Opini Tribun Timur
Reformasi Yes, Resetting No
wali kota menempatkan diri pemegang otoritas tunggal dan dapat melakukan apa saja terhadap anak buahnya sebagaimana handphone yang sementara ngadat.
Wali kota menganalogikan dirinya sebagai pemilik handphone.
Ia menempatkan dirinya sebagai pemegang otoritas tunggal dan dapat melakukan apa saja terhadap handphone yang sementara ngadat.

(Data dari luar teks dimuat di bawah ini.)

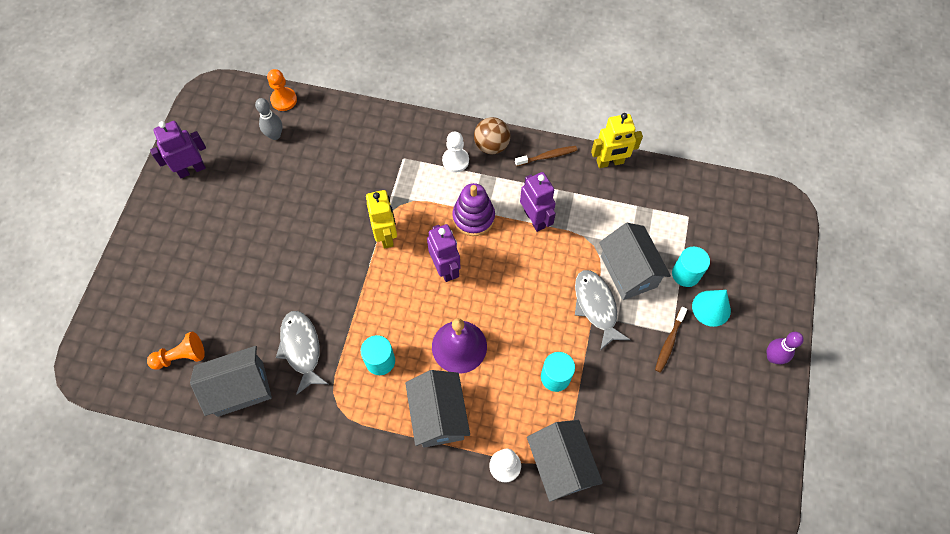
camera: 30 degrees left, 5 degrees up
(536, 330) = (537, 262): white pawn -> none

Dalam prinsip pemerintahan yang baik; partisipasi masyarakat, kesamaan yang inklusif, ketaatan terhadap aturan, transparansi dan akuntabilitas serta prinsip efektifitas dan efisiensi menjadi sebuah keharusan.
Di era demokrasi partisipatif, birokrasi pemerintahan dituntut untuk semakin responsif dalam menanggapi berbagai peristiwa yang berlangsung begitu cepat.
Wali kota sebagai pemimpin seharusnya menampilkan model kepemimpinan yang demokratis, terbuka dan partisipatif.
Memperlakukan birokrasi dan masyarakat sebagai benda mati, sama saja dengan mempertontonkan gaya kepemimpinan otoriter yang anti kritik.
Gaya kepemimpinan seperti ini hanya akan menimbulkan gejolak dan resistensi baik di masyarakat maupun di birokrasi pemerintahan.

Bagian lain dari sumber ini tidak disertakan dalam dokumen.